On Oct 28, 2009, at 7:28 PM, Colin Barrett wrote:

On Oct 28, 2009, at 5:21 PM, Matthew wrote:

On Wed, Oct 28, 2009 at 17:27, Colin Barrett <[email protected] > wrote:

I decided to do this update after getting two or three emails about patches the past couple weeks about patches and I began to wonder why we were still instructing people to use .diff files in this glorious new age of DVCS ;)
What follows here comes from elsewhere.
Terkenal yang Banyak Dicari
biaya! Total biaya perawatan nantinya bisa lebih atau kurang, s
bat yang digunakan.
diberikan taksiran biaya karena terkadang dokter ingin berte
I've been encouraged to submit diffs because they are easier to see
within trac and therefore are more likely to be reviewed. Considering
that this is the same person (mostly) who has actually reviewed and
applied the patches I've submitted, I have to admit that I'm inclined
to continue submitting diffs and wonder if moving away from diffs will
result in less patches being applied.

I'm happy to do either; I'll do what I can to get the patches reviewed
and applied. So far my anecdotal evidence suggests that providing
diffs helps.

If it's a simple .diff, it really makes no difference. However many patches require updates to NIBs and currently that requires downloading a zip, unzipping it, and applying the patch. Pretty big PITA. Furthermore it's pretty simple in the Bitbucket UI to view the diff of an particular commit.

Not if they use hg diff --git ; that includes changes to binary files.

Augie


Your'e still welcome to submit diffs; it's just not the only way to do things.